まずは,サライェヴォ事件の背景から整理して置きましょう。

20世紀初めに青年トルコ革命が起こり,オスマン帝国が混乱すると,それを利用してブルガリアが独立し,オーストリアがオスマン帝国領のボスニア・ヘルツェゴヴィナを併合しました。

ボスニア・ヘルツェゴヴィナに隣接するセルビアは併合を狙っていましたから,オーストリアに反発しました。

このような情勢のもと,ロシアはオーストリアに対抗させるため,バルカン半島のセルビア・モンテネグロ・ブルガリア・ルーマニアバルカン同盟を作らせたのです。

ところが,バルカン同盟諸国はロシアの意図とは違って,混乱しているオスマン帝国に目を向けました。そしてバルカン同盟とオスマン帝国の第1次バルカン戦争を起こしました。

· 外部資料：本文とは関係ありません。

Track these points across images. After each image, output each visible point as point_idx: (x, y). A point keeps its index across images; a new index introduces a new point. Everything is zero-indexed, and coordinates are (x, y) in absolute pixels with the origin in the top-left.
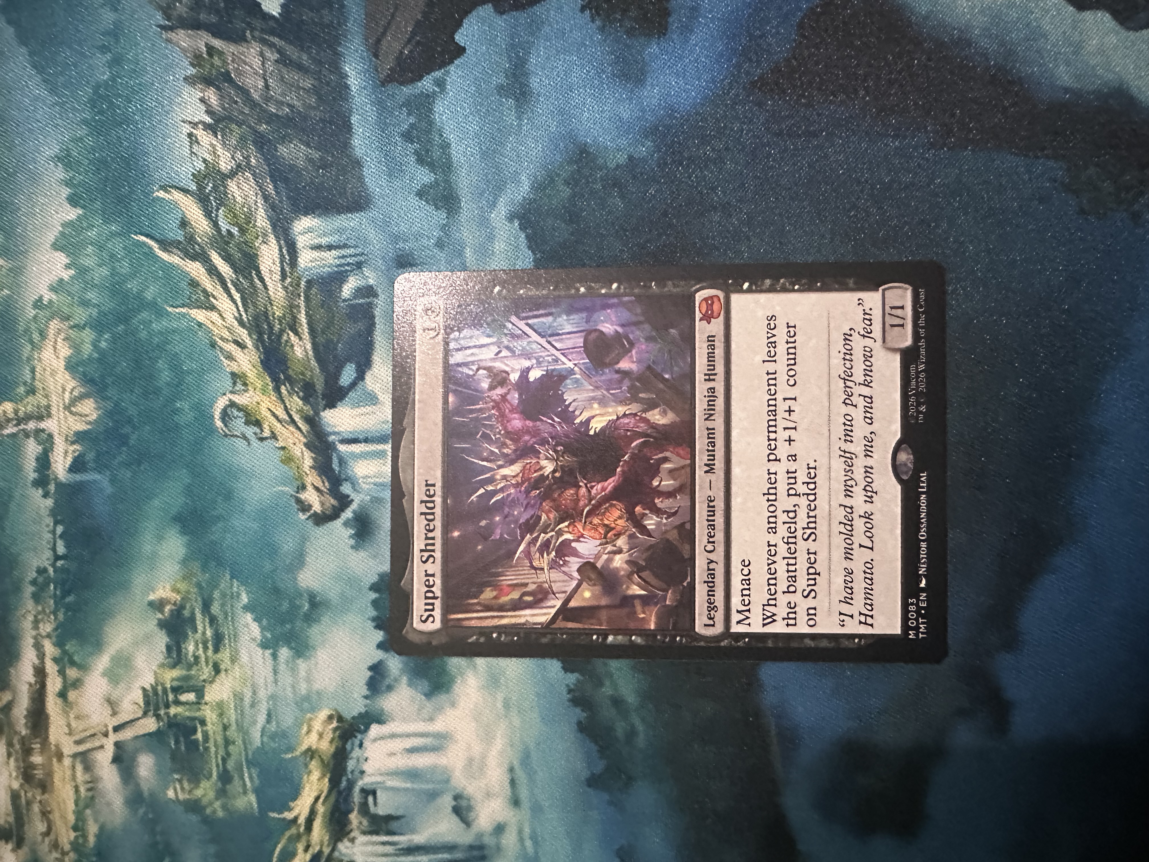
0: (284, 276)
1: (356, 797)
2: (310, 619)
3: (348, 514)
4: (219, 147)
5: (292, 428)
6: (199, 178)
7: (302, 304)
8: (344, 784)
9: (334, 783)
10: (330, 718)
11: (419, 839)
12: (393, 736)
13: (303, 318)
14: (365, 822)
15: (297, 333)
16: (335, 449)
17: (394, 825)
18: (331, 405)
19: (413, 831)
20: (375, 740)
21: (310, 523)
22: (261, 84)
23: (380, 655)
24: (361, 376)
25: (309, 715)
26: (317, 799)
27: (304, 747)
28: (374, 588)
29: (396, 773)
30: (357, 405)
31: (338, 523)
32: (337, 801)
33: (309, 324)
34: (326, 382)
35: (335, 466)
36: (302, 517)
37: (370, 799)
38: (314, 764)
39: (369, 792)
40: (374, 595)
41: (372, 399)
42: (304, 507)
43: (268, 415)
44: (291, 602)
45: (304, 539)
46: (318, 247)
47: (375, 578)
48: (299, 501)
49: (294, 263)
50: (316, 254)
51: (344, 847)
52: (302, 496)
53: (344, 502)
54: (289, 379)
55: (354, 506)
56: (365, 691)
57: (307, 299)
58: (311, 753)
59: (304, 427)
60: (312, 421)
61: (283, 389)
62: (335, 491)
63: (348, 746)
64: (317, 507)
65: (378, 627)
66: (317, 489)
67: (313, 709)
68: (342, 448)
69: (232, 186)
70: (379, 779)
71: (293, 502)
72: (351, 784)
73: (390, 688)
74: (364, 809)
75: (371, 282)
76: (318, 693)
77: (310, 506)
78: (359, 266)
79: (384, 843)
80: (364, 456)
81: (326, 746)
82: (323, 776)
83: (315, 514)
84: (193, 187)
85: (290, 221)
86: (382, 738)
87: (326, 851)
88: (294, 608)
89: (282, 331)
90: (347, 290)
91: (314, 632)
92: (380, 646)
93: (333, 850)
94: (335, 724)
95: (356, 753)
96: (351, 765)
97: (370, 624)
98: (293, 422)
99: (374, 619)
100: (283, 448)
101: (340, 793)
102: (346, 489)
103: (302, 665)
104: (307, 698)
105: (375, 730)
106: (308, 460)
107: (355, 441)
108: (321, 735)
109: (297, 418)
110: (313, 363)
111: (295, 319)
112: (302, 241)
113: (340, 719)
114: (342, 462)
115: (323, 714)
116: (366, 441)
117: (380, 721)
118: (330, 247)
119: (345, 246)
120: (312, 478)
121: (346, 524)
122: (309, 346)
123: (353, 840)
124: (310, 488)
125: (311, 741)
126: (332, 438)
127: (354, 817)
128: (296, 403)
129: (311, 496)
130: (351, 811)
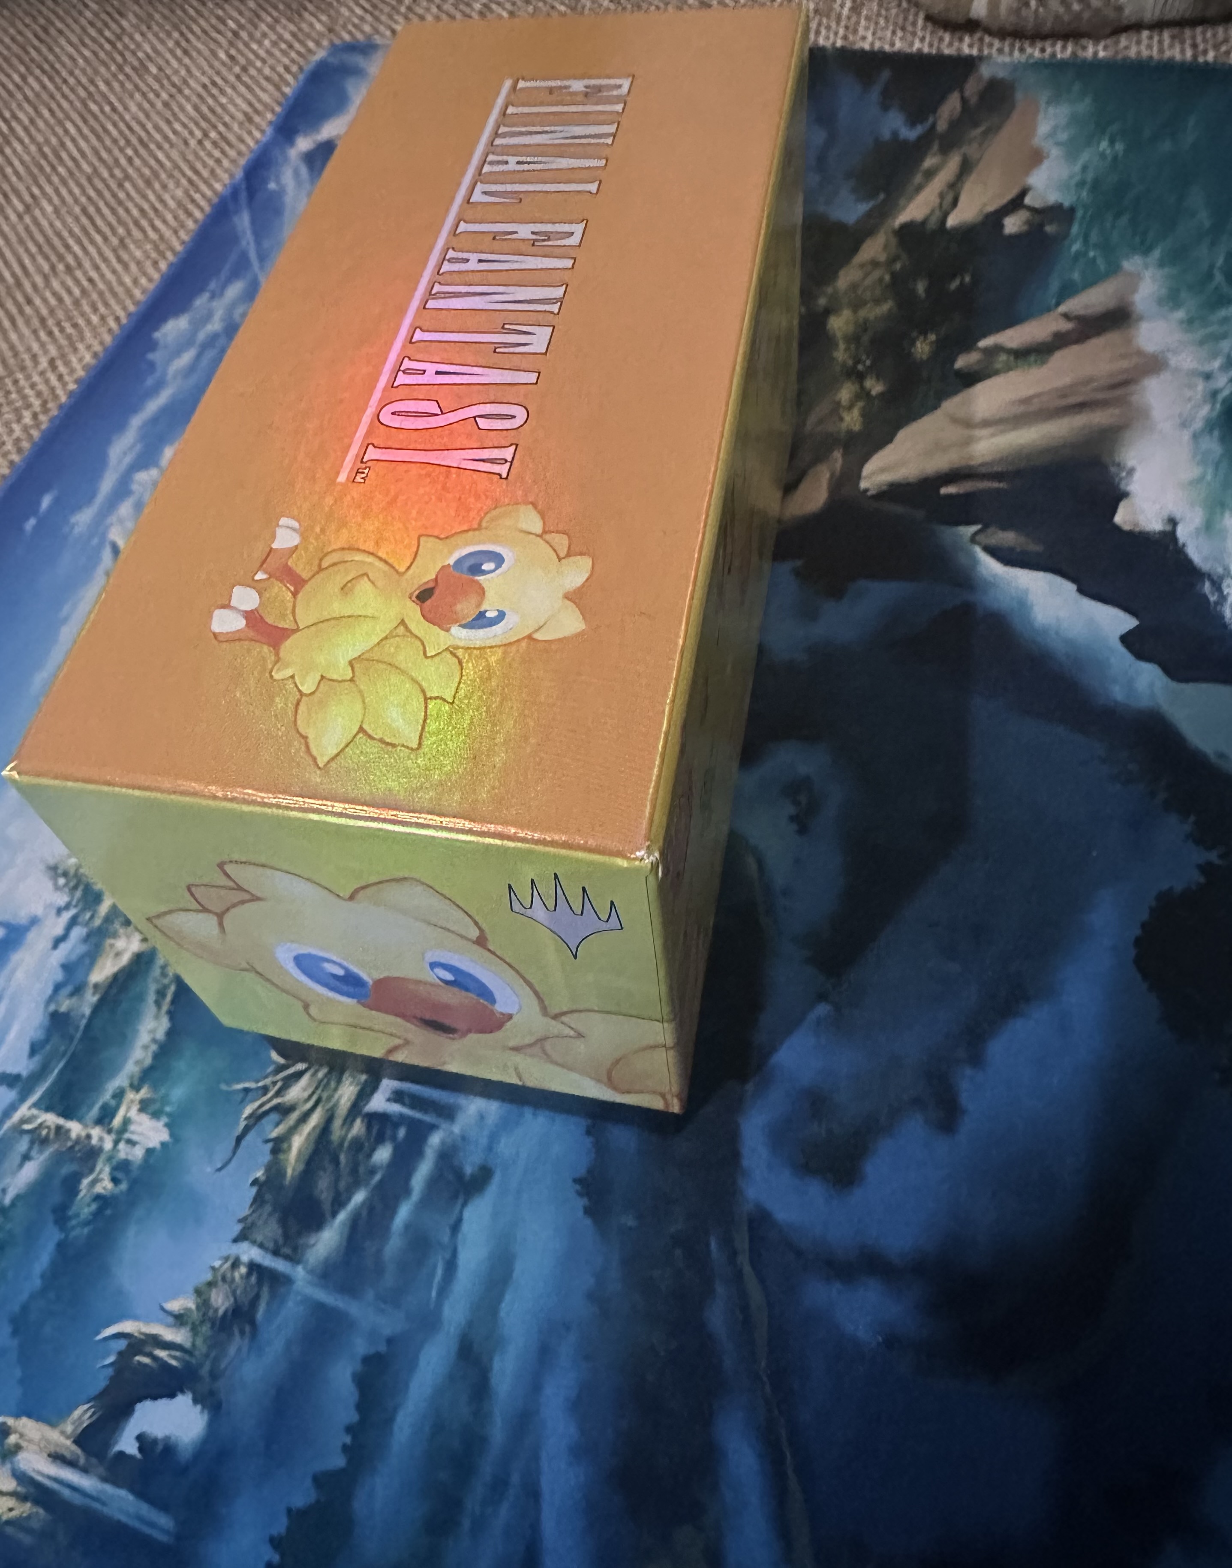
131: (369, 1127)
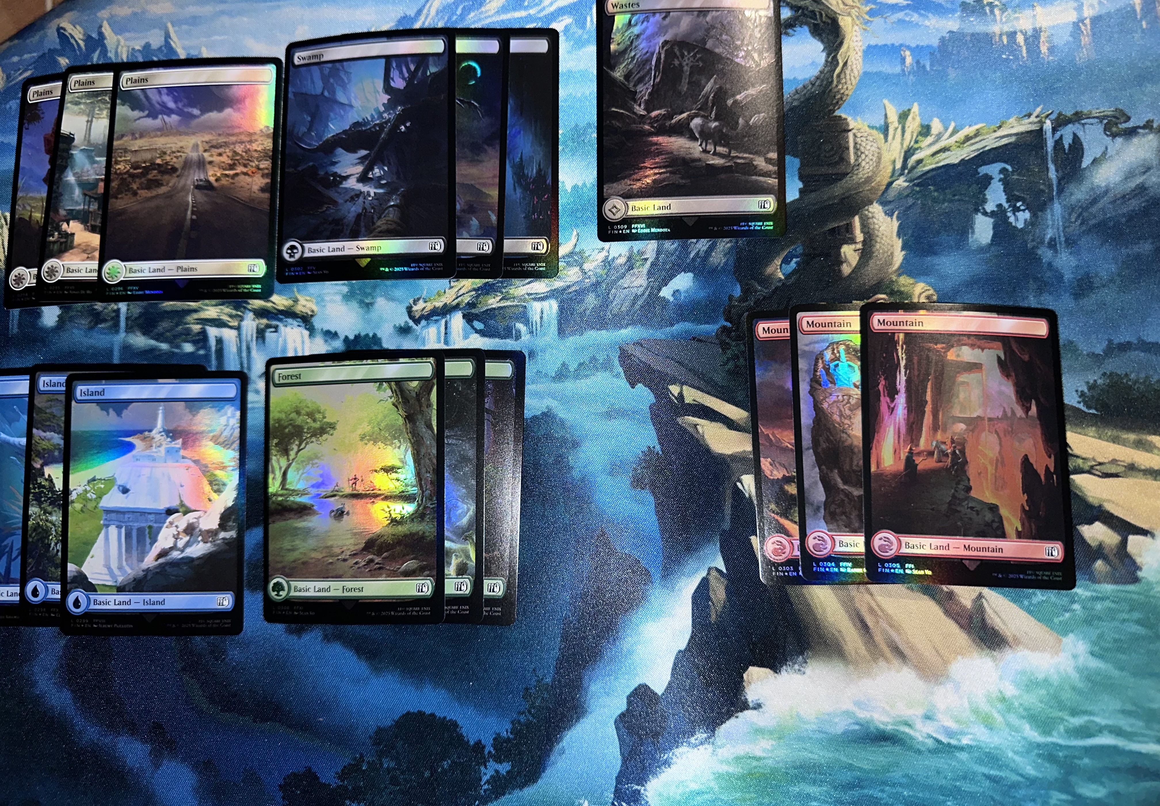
0: (529, 294)
1: (274, 323)
2: (361, 302)
3: (411, 323)
4: (596, 263)
5: (454, 297)
6: (582, 252)
7: (515, 303)
8: (281, 317)
9: (281, 312)
10: (313, 311)
11: (254, 353)
12: (303, 342)
13: (508, 303)
14: (262, 326)
15: (501, 300)
16: (443, 318)
17: (260, 341)
18: (464, 316)
19: (258, 350)
20: (301, 333)
21: (408, 305)
22: (626, 286)
23: (342, 337)
24: (477, 331)
25: (314, 301)
26: (274, 303)
27: (299, 297)
28: (375, 335)
29: (285, 341)
30: (464, 330)
31: (407, 318)
32: (273, 313)
33: (505, 307)
34: (476, 315)
35: (435, 318)
36: (411, 301)
37: (273, 330)
38: (290, 302)
39: (276, 328)
40: (371, 335)
41: (466, 337)
42: (415, 302)
43: (462, 285)
44: (370, 294)
45: (400, 302)
46: (542, 313)
47: (379, 335)
48: (419, 299)
49: (535, 299)
50: (539, 311)
51: (250, 315)
52: (421, 301)
53: (417, 321)
54: (478, 296)
55: (414, 326)
56: (325, 329)
57: (517, 306)
58: (296, 301)
59: (455, 303)
60: (456, 307)
61: (474, 293)
62: (422, 317)
63: (299, 320)
64: (415, 308)
65: (356, 337)
66: (424, 308)
67: (317, 303)
68: (443, 321)
69: (577, 269)
70: (283, 334)
71: (418, 296)
72: (280, 320)
73: (326, 341)
74: (268, 326)
75: (523, 338)
76: (324, 306)
77: (415, 304)
78: (531, 332)
79: (252, 335)
80: (439, 333)
81: (299, 309)
82: (285, 306)
83: (411, 307)
84: (577, 250)
85: (556, 298)
86: (302, 337)
87: (249, 307)
88: (367, 295)
89: (502, 293)
90: (520, 326)
91: (354, 305)
92: (346, 337)
93: (250, 310)
94: (310, 313)
95: (295, 323)
96: (290, 321)
97: (357, 333)
98: (457, 298)
99: (359, 334)
100: (445, 292)
101: (276, 314)
102: (423, 322)
103: (338, 298)
104: (323, 300)
105: (306, 333)
106: (439, 304)
107: (446, 328)
108: (304, 306)
109: (459, 299)
110: (485, 308)
111: (507, 299)
112: (546, 304)
113: (312, 316)
114: (436, 321)
115: (315, 308)
116: (446, 334)
117: (310, 335)
118: (541, 318)
119: (541, 326)
120: (429, 306)
121: (406, 322)
122: (494, 306)
123: (254, 320)
124: (424, 305)
125: (302, 301)
126: (448, 316)
127: (264, 321)
128: (467, 299)
129: (421, 305)
130: (268, 319)
131: (199, 333)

バルカン同盟諸国は勝利して,バルカン半島のオスマン帝国領を奪いました。しかし,ブルガリアが多くの領土をとったので,他のバルカン同盟諸国と対立し,第2次バルカン戦争が起こったのです。

この戦争は,セルビア・モンテネグロ・ギリシアにトルコやルーマニアも参戦してブルガリアの敗北で終わりました。するとブルガリアはスラブ系の国家でありながら,ドイツ・オーストリアに接近したのです。

こうしてバルカン半島は,オーストリア・ロシアの帝国主義国の対立,スラブ対ゲルマンの民族対立,さらにそれだけでは割り切れない,ブルガリアのようにスラブ系でありながらゲルマン側に接近する小国のナショナリズムが錯綜して,「ヨーロッパの火薬庫」と呼ばれました。

そして,ボスニアで,「火薬庫」に火をつけたのがサライェヴォ事件でした。

1914年6月28日,オーストリアの帝位継承者フランツ・フェルディナントとその妻ゾフィーがセルビア青年ガヴリロ・プリンチップによって暗殺されたのです。

当時ヨーロッパの国際関係では,ドイツ・オーストリア・イタリアの三国同盟イギリス・フランス・ロシアの三国協商勢力均衡が成立していました。

勢力均衡は力のバランスが保たれている限り,戦争は起こりません。しかし,どこかで争いが起こるとすべてを巻きこむ危険性をはらんでいます。

バルカン半島で,サライェヴォ事件から1か月後,オーストリアとセルビアの間で戦争が起こると,この同盟関係によって世界戦争となったのです。